Unfälle und Technik stoppen Hürther in Italien

Mit dem Winter Cup in Lonato wartete auf Nico Hantke am vergangenen Wochenende direkt eine große Herausforderung. Der Nachwuchspilot traf auf ein Rekordfeld mit Teilnehmern aus mehr als 40 Nationen. In den Trainings gehörte er immer zu den Schnellsten, doch die späteren Rennen verliefen dann nicht wie erhofft.

Bereits zum Jahresende stieg Nico Hantke aus der Junioren-Klasse zu den Senioren auf und setzte erste Duftmarken. Daran knüpfte er nun auf dem South Garda Circuit an. Zum 24. Mal fand dort der Winter Cup statt. 319 Piloten aus 43 Nationen sorgte für starke Konkurrenz. Nico gehörte aber bereits in den freien Trainings zu den Spitzenreitern und ging bestens gerüstet in das Qualifying. „Ich fühle mich bereit für die Rennen. Bis jetzt lief alles perfekt“, sagte er vor dem Start.

Doch mit dem Beginn des Qualifyings begann für den 14-jährigen ein enttäuschendes Wochenende. Durch ein falsches Setup verlor er deutlich an Boden und hatte dadurch in den Heats eine schwere Aufgabe vor sich. In den Rennen fuhr er wieder Top-Zeiten. Doch technische Probleme und Unfälle verhinderten einen Einzug in das große Finale.

„Leider konnten wir in den Rennen unsere gute Vorstellung aus den Trainings nicht bestätigen. Bei solch einem starken Feld ist das Zeittraining entscheidend. Daran müssen wir arbeiten. Abgesehen davon macht uns das Rennen aber sehr zuversichtlich für den weiteren Saisonverlauf.

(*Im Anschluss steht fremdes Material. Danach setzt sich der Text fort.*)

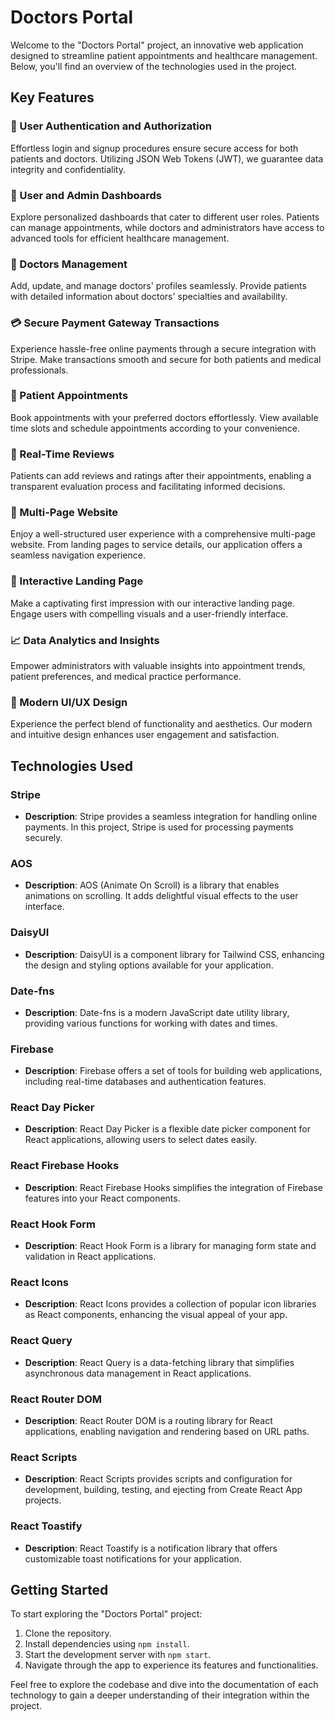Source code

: # Doctors Portal

Welcome to the "Doctors Portal" project, an innovative web application designed to streamline patient appointments and healthcare management. Below, you'll find an overview of the technologies used in the project.


## Key Features

### 🌟 User Authentication and Authorization

Effortless login and signup procedures ensure secure access for both patients and doctors. Utilizing JSON Web Tokens (JWT), we guarantee data integrity and confidentiality.

### 💼 User and Admin Dashboards

Explore personalized dashboards that cater to different user roles. Patients can manage appointments, while doctors and administrators have access to advanced tools for efficient healthcare management.

### 🏥 Doctors Management

Add, update, and manage doctors' profiles seamlessly. Provide patients with detailed information about doctors' specialties and availability.

### 💳 Secure Payment Gateway Transactions

Experience hassle-free online payments through a secure integration with Stripe. Make transactions smooth and secure for both patients and medical professionals.

### 📅 Patient Appointments

Book appointments with your preferred doctors effortlessly. View available time slots and schedule appointments according to your convenience.

### 🌟 Real-Time Reviews

Patients can add reviews and ratings after their appointments, enabling a transparent evaluation process and facilitating informed decisions.

### 🏡 Multi-Page Website

Enjoy a well-structured user experience with a comprehensive multi-page website. From landing pages to service details, our application offers a seamless navigation experience.

### 🎉 Interactive Landing Page

Make a captivating first impression with our interactive landing page. Engage users with compelling visuals and a user-friendly interface.

### 📈 Data Analytics and Insights

Empower administrators with valuable insights into appointment trends, patient preferences, and medical practice performance.

### 🚀 Modern UI/UX Design

Experience the perfect blend of functionality and aesthetics. Our modern and intuitive design enhances user engagement and satisfaction.


## Technologies Used

### Stripe

- **Description**: Stripe provides a seamless integration for handling online payments. In this project, Stripe is used for processing payments securely.

### AOS

- **Description**: AOS (Animate On Scroll) is a library that enables animations on scrolling. It adds delightful visual effects to the user interface.

### DaisyUI

- **Description**: DaisyUI is a component library for Tailwind CSS, enhancing the design and styling options available for your application.

### Date-fns

- **Description**: Date-fns is a modern JavaScript date utility library, providing various functions for working with dates and times.

### Firebase

- **Description**: Firebase offers a set of tools for building web applications, including real-time databases and authentication features.

### React Day Picker

- **Description**: React Day Picker is a flexible date picker component for React applications, allowing users to select dates easily.

### React Firebase Hooks

- **Description**: React Firebase Hooks simplifies the integration of Firebase features into your React components.

### React Hook Form

- **Description**: React Hook Form is a library for managing form state and validation in React applications.

### React Icons

- **Description**: React Icons provides a collection of popular icon libraries as React components, enhancing the visual appeal of your app.

### React Query

- **Description**: React Query is a data-fetching library that simplifies asynchronous data management in React applications.

### React Router DOM

- **Description**: React Router DOM is a routing library for React applications, enabling navigation and rendering based on URL paths.

### React Scripts

- **Description**: React Scripts provides scripts and configuration for development, building, testing, and ejecting from Create React App projects.

### React Toastify

- **Description**: React Toastify is a notification library that offers customizable toast notifications for your application.

## Getting Started

To start exploring the "Doctors Portal" project:

1. Clone the repository.
2. Install dependencies using `npm install`.
3. Start the development server with `npm start`.
4. Navigate through the app to experience its features and functionalities.

Feel free to explore the codebase and dive into the documentation of each technology to gain a deeper understanding of their integration within the project.
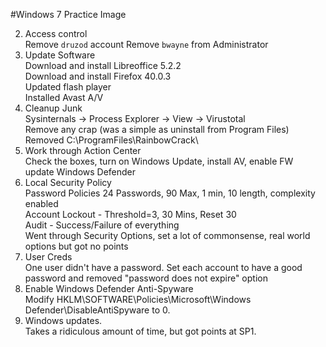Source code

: #Windows 7 Practice Image

2. Access control  
  Remove `druzod` account
  Remove `bwayne` from Administrator
3. Update Software  
  Download and install Libreoffice 5.2.2  
  Download and install Firefox 40.0.3  
  Updated flash player  
  Installed Avast A/V
4. Cleanup Junk  
  Sysinternals -> Process Explorer -> View -> Virustotal  
  Remove any crap (was a simple as uninstall from Program Files)  
  Removed C:\ProgramFiles\RainbowCrack\
5. Work through Action Center  
  Check the boxes, turn on Windows Update, install AV, enable FW  
  update Windows Defender  
6. Local Security Policy  
  Password Policies 24 Passwords, 90 Max, 1 min, 10 length, complexity enabled  
  Account Lockout - Threshold=3, 30 Mins, Reset 30  
  Audit - Success/Failure of everything  
  Went through Security Options, set a lot of commonsense, real world options
  but got no points
7. User Creds  
  One user didn't have a password. Set each account to have a good password
  and removed "password does not expire" option
8. Enable Windows Defender Anti-Spyware  
  Modify HKLM\SOFTWARE\Policies\Microsoft\Windows Defender\DisableAntiSpyware 
  to 0.
9. Windows updates.   
  Takes a ridiculous amount of time, but got points at SP1.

Ein großer Dank an meine Partner GN Motorsport, Origin, Salus Kliniken, 3G Racing, ADAC Nordrhein, Leonidas Sports und Blanken Tuning“, Nico abschließend.


Das nächste Rennen findet für den Rheinländer dann auf heimischem Boden statt. Am 9. und 10. März findet das Rennen auf seiner Heimstrecke in Kerpen statt.